Sin categoríaLos niños y la empresa familiar

Hace un par de semanas celebramos el Día del Niño y, en esta ocasión, me permito reflexionar sobre un tema que pocas veces se aborda: el lugar de los niños en la empresa familiar.

Si aspiramos a que la empresa trascienda y llegue a la segunda de un par de generaciones de descendientes, erróneo sería esperar a que los hijos cumplan la mayoría de edad para hablarles del negocio. El vínculo con la empresa se construye desde la cuna. Se siembra en la mesa, en los comentarios, en las visitas, en la forma en que hablamos de ella y el cariño y la pertenencia que expresamos al hacerlo.

Para empoderar a los niños con la empresa familiar, no se trata de obligarlos a trabajar, sino de invitarlos a pertenecer, desde el afecto. Así, la primera y más importante tarea será la de evitar transmitir a los hijos una idea negativa de la empresa familiar. Esto ocurre, inadvertidamente, cuando el fundador o los padres llegan al hogar cansados y se refieren a los miembros de la familia con quienes trabajan en la empresa, con términos inadecuados, quejas o malos modos. “Tu tío es un irresponsable”; “Con tu prima no se puede hablar”; “Esta empresa me tiene harto”.

En esos momentos, sin proponérnoslo, transmitimos dos mensajes muy peligrosos: (i) La Empresa es un problema; (ii) La familia no se lleva bien trabajando junta. Los niños absorben ese mensaje y, años después, cuando deban decidir si se suman o no, parten de una imagen negativa. Antes de conocer la empresa, ya sienten rechazo. La empresa familiar debe ser asumida como lo que es: un proyecto de vida compartido, con desafíos sí, pero también con orgullo, valores y propósitos.

Es importante la tarea de acercar la empresa a los hijos. Desde niños pueden visitar instalaciones, recorrer, saludar a los colaboradores, ver cómo se fabrica, cómo se atiende, cómo se cobra. Que entiendan de dónde sale el dinero para el Colegio, para las vacaciones, para la casa. Esa visita no es para que trabajen.
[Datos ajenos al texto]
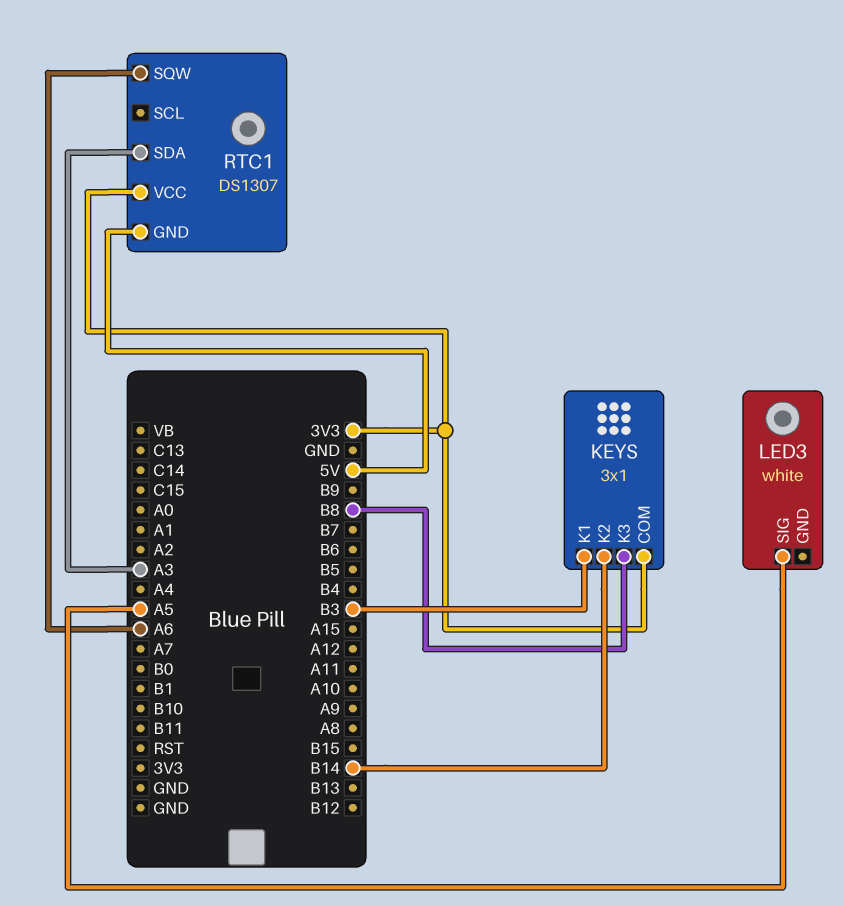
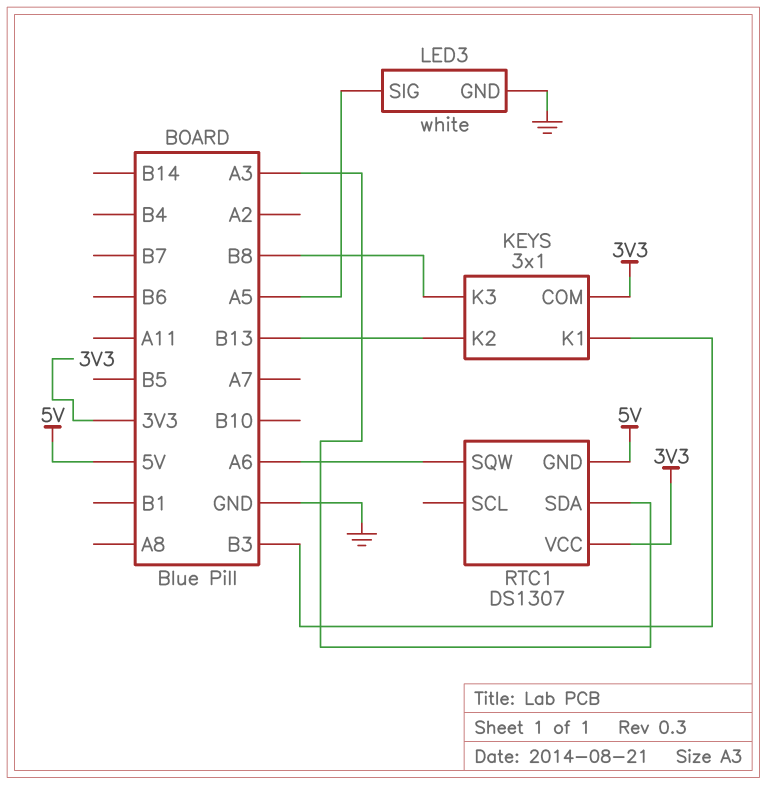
KEYS pin K2: B14 -> B13
LED3 pin GND: none -> GND

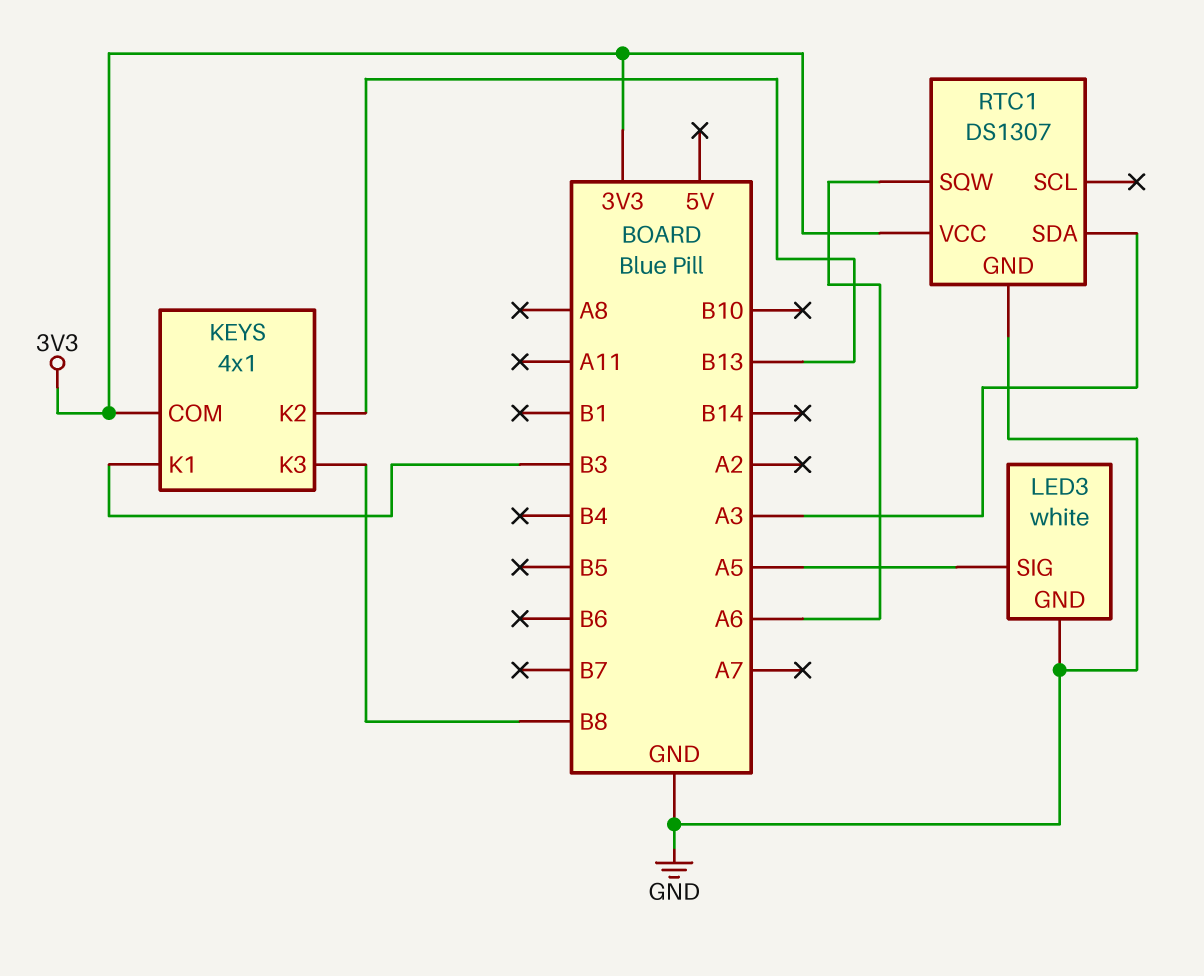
KEYS: 3x1 -> 4x1
RTC1 pin GND: 5V -> GND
Debe servir para que pierdan el miedo y aviven la curiosidad, de suerte a que la empresa deje de ser “ese lugar al que papá va y después vuelve de mal humor” y pase a ser “el lugar donde, en armonía, trabaja mi familia”.

Y cuando la edad lo permita, entre los 14 y 16 años, resultará valioso que emprendan pasantías. Una semana en administración, otra en ventas, otra en producción. Que conozcan los diferentes departamentos de la empresa y los sientan próximos y suyos. Esa experiencia temprana evita dos usuales problemas: que entren a la empresa sin conocerla mínimamente y quieran mandar, o que nunca se jueguen a entrar por temor a lo desconocido.

No es automática, como herencia para los niños, el amor por la empresa familiar. Pueden y deben aprenderlo, por cómo hablamos de ella en casa, y por cómo los dejamos entrar a conocerla. Si queremos que el día de mañana defiendan el legado, primero tenemos que procurar y lograr que se enamoren de él.